President Joe Biden recently pushed new tax changes in his State of the Union address, proposing to quadruple the 1% excise tax on corporate stock repurchases and resurrect a “billionaire” minimum tax.
Neither change is likely to advance while Republicans control the House. Biden provided no new information on a the “billionaire tax,” but he was presumably referring to his past budget proposal that targeted the unrealized gains of taxpayers with more than $100 million in assets. The 1% excise tax on public stock buybacks was enacted as part of the Inflation Reduction Act and took effect on Jan. 1, 2023.
House Speaker Kevin McCarthy, R-Calif., wasted no time throwing cold water Biden’s proposals, as he reinforced his promise to not raise taxes in a closed-door caucus meeting following the State of the Union.
Key members of the Ways and Means Committee echoed McCarthy’s comments on tax increases but signaled some openness to compromising on the expanded child tax credit. They expressed support for a smaller extenders package if Democrats are willing to negotiate with Republicans on work requirements for the expanded child tax credit and add Republican priorities to a package — like retroactively restoring expensing of research and experimental costs under Section 174, extending 100% bonus depreciation (which reverted to 80% for property placed in service after 2022), and retroactively providing relief from the limit on interest deductions under Section 163(j).
The comments offer some hope for resurrecting a potential deal, but negotiations over an extenders have floundered for months now. A breakthrough on the child tax credit would be needed, and other legislative issues — like the debt limit — have taken priority on Capitol Hill.
Any extenders deal may also need a broader legislative vehicle. There is some speculation that a technical correction needed for the “SECURE 2.0” legislation enacted on Dec. 29, 2022, via the omnibus spending bill (H.R. 2617), could be one option to move a tax title.
The legislation contains a drafting error that may bar individuals from making any catch-up contributions (pre-tax or Roth) beginning in 2024. The error involved the unintentional elimination of a subparagraph in the body of the legislation to allow for a conforming amendment.

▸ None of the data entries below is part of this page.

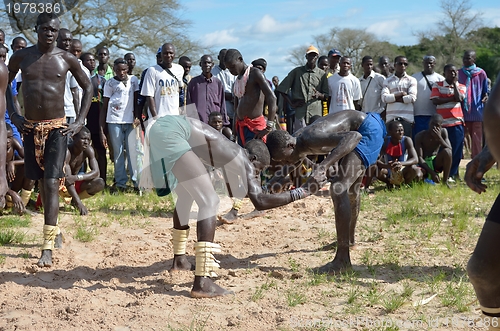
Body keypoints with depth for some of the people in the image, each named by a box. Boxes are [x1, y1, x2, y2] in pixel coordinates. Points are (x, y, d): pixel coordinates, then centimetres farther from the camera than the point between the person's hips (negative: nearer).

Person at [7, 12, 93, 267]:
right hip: (30, 128, 3)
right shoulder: (21, 57, 1)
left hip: (57, 128, -3)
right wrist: (13, 116, 3)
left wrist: (80, 121, 1)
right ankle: (53, 229, 34)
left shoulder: (66, 59, -2)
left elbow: (87, 87, 9)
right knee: (41, 182, 14)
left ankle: (48, 246, -14)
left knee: (51, 182, -12)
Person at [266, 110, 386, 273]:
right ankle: (349, 239, 51)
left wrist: (323, 166, -52)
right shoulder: (298, 142, -5)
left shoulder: (312, 141, -33)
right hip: (359, 129, 10)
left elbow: (354, 137, -44)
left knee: (339, 188, -22)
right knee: (350, 187, 27)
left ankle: (343, 259, -22)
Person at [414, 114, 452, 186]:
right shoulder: (420, 136, -13)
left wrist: (439, 138, -27)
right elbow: (419, 157, -19)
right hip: (424, 164, -2)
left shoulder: (443, 132, -4)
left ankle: (445, 181, -15)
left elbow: (449, 150, -14)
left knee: (446, 151, -29)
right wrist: (431, 172, -31)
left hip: (436, 164, 2)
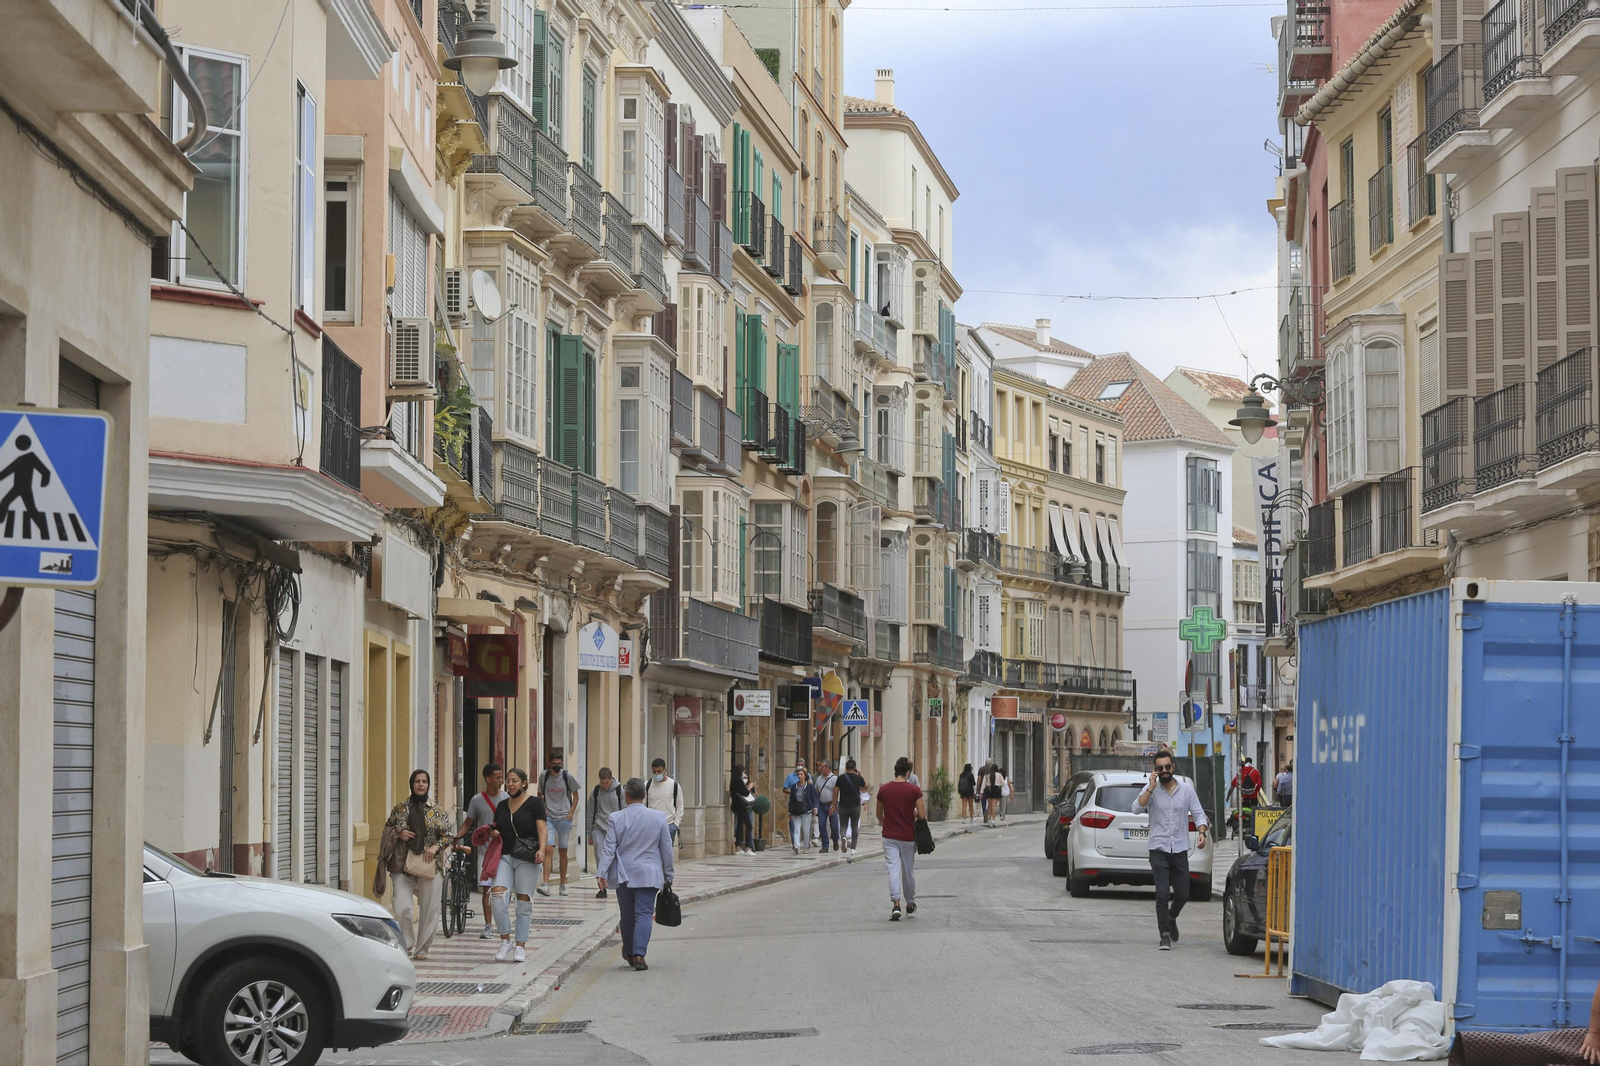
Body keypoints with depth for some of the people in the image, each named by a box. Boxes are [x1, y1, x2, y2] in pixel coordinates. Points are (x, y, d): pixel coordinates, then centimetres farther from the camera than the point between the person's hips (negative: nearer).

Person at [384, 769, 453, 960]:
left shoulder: (437, 810, 5)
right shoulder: (400, 808, 7)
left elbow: (449, 834, 5)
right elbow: (387, 829, 15)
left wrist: (436, 846, -12)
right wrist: (399, 833, -6)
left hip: (430, 865, 0)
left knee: (428, 909, 2)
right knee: (402, 908, -12)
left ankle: (422, 948, 16)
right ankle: (407, 944, 7)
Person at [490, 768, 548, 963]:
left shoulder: (534, 803, 2)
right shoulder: (502, 805, 17)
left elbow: (542, 829, -6)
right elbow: (496, 828, 29)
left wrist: (542, 849, -22)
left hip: (527, 858, -4)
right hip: (504, 856, 4)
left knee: (524, 901, -1)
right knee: (498, 896, -14)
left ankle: (521, 947, 6)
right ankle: (505, 940, -1)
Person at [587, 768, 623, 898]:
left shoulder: (619, 791, -3)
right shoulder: (595, 791, 2)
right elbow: (591, 813, 9)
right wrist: (590, 834, 10)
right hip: (599, 829, 1)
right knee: (600, 858, -5)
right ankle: (602, 888, 0)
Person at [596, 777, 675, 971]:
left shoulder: (616, 818, -4)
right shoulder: (658, 818, -1)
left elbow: (609, 848, -7)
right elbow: (667, 848, 4)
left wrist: (602, 873, -6)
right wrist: (668, 875, 13)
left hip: (623, 875, 1)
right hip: (648, 875, -1)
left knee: (627, 915, 13)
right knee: (644, 914, -3)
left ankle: (629, 953, 27)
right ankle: (639, 954, -17)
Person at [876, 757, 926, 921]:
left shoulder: (883, 789, -2)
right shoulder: (914, 790, -9)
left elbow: (879, 814, 10)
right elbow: (922, 815, -10)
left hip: (889, 836, 0)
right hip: (908, 837, 0)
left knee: (893, 870, -4)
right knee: (908, 871, 14)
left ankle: (895, 903, -22)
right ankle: (910, 905, 28)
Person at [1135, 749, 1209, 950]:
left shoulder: (1186, 789, 5)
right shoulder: (1151, 790, 0)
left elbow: (1199, 814, 6)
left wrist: (1202, 832, -11)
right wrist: (1151, 788, -19)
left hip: (1180, 850, 2)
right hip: (1159, 849, -2)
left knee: (1182, 894, 8)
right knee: (1162, 893, -12)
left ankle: (1171, 917, 39)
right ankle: (1165, 935, -6)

While it is not yet certain if a legislative fix will be necessary, there would be major bipartisan support for such a technical corrections bill in the event it is needed. Such a bill likely would be attractive as a larger tax vehicle, potentially providing an avenue for an extenders deal.
There is also bipartisan interest in providing relief from the new Form 1099-K reporting changes. The IRS recently issued guidance postponing the new $600 reporting threshold for third-party payment networks under Section 6050W that had become effective for payments in 2022 under the American Rescue Plan Act of 2021. The $600 threshold is now scheduled to be in place for 2023, and there may be bipartisan support for raising it (for more information about the 1099-K requirements, see our prior story, “IRS delays $600 threshold for 1099-K reporting.”
Neither the Form 1099-K relief or catch-up contribution fix needs to be addressed immediately. Congress could wait until late this year to address them, which would rob lawmakers of a potential near-term vehicle to move other tax priorities.